Una delle massime attribuite al “divo” Giulio Andreotti è questa: «A pensar male si fa peccato però spesso ci s’azzecca». 

Applicando questo metodo di indagine alla recente polemica scatenata dal documento ratzingeriano sull’omosessualità, un titolo di giornale (nella fattispecie, Il Corriere della Sera del 2 agosto u.s.) può rivelarsi di qualche utilità. Questo: «Ecco quanto vale il mercato omosex». Segue articolo con box e tabelle. Fra i sottotitoli: «Rappresentano tra il 5 e il 7% degli acquisti». Dunque, in tempi di idolatria del mercato, una realtà da trattare con guanti bianchi e tappeti rossi. 

Ora, prima di proseguire, mi si permetta di presentare le mie credenziali: in tempi non sospetti ho pubblicato un articolo, su «Avvenire», nel quale sostenevo di non veder nulla di strano nel fatto che alcuni dei Santi venerati dalla Chiesa potessero avere avuto tendenze omosessuali: la santità può essere raggiunta da qualunque condizione. E la castità è una virtù obbligatoria per tutti i cristiani, eterosessuali compresi. 

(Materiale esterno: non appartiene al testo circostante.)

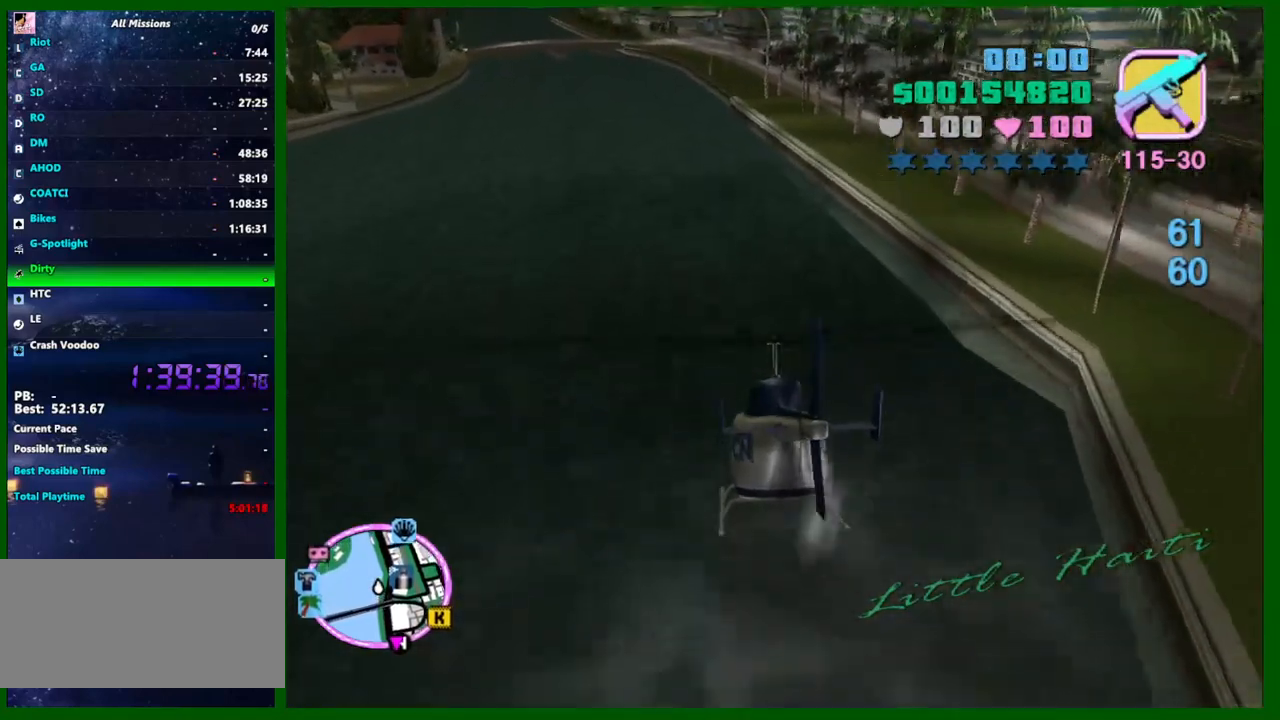
{"keys": ["w"], "mouse": [], "events": [[100, "up", "down"], [384, "up", "up"]]}
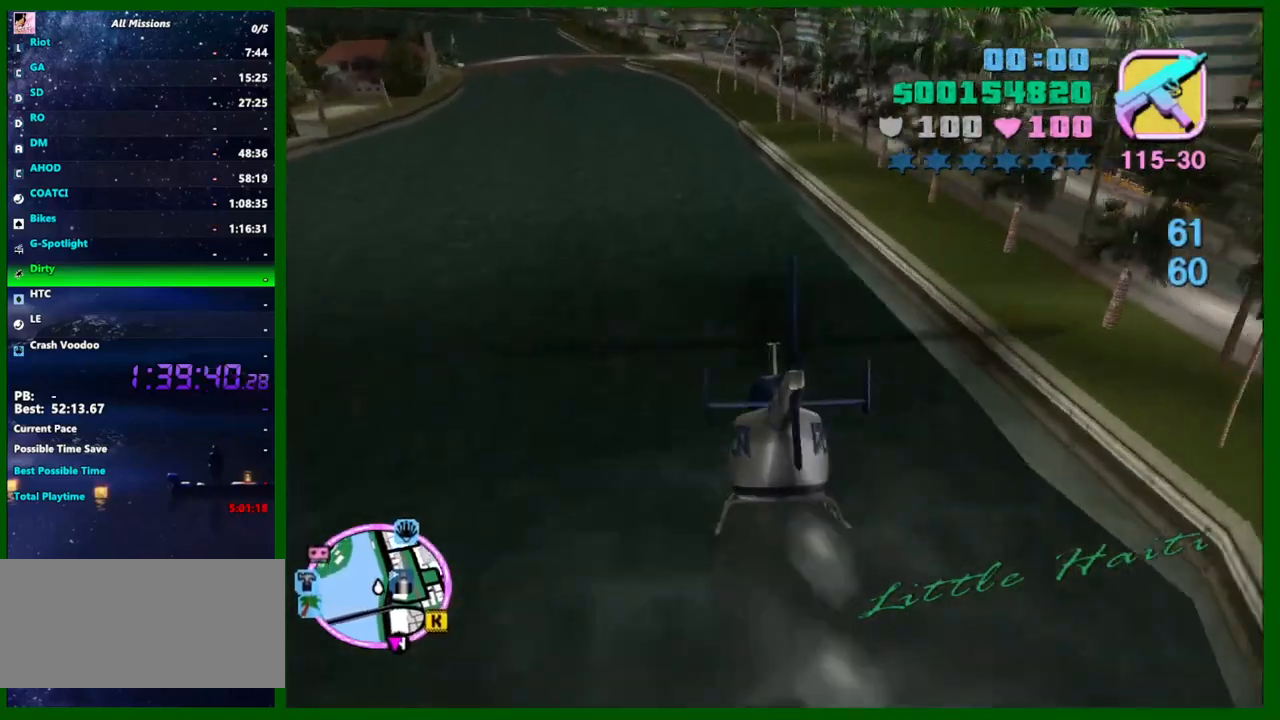
{"keys": ["w"], "mouse": [], "events": [[67, "up", "down"], [217, "up", "up"], [300, "q", "down"], [350, "q", "up"], [350, "up", "down"], [484, "up", "up"]]}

Più recentemente, su «Il Timone» (che, lo ricordo, è una rivista di apologetica cattolica), nella mia rubrica ho scritto un «Elogio di Dolce & Gabbana», causa l’aperta professione di fede cattolica dei due stilisti. I quali, pur non nascondendo il loro desiderio di adottare bambini, dichiarano nelle interviste di aver scelto di obbedire alla Chiesa. Questo ho detto per mettere le mani avanti: da parte mia, nessun pregiudizio moralistico o epidermico nei confronti delle persone omosessuali. 

Chi mi segue sa anche che, quando l’ho ritenuto necessario, non ho esitato a bacchettare il clero. Ma qui la Chiesa ha ragione, e basta. Semmai, ci sarebbe da andare a vedere le carte dei suoi critici, quelli che, pelosamente, hanno sposato incondizionatamente la causa gay per motivi solo elettorali ed economici. Tuttavia, anche qui si potrebbe avere qualche sorpresa: quel «rappresentano tra il 5 e il 7% degli acquisti» non vuol dire che rappresentano le stesse cifre in termini di voti. 

Al tempo della presidenza Clinton, negli Usa la lobby omosessuale pubblicava una rivista intitolata significativamente «Dieci per cento». Infatti, uno degli slogan propagandistici del movimento era questo: il dieci per cento degli americani era omosessuale anche se i più non lo dichiaravano apertamente. 

Quando Clinton, la cui elezione era stata appoggiata dal movimento, non potè mantenere (come sempre accade) tutte le sue promesse elettorali, detto movimento minacciò di togliergli il suo favore sventagliando quel famoso dieci per cento. Il presidente rispose commissionando uno studio scientifico di livello accademico. 

Quest’ultimo, dati alla mano, ridusse quel dieci per cento a un più ragionevole uno virgola qualcosina. Clinton tirò un respiro di sollievo, fece pubblicare con gran risonanza la ricerca e riprese a occuparsi di cose più serie.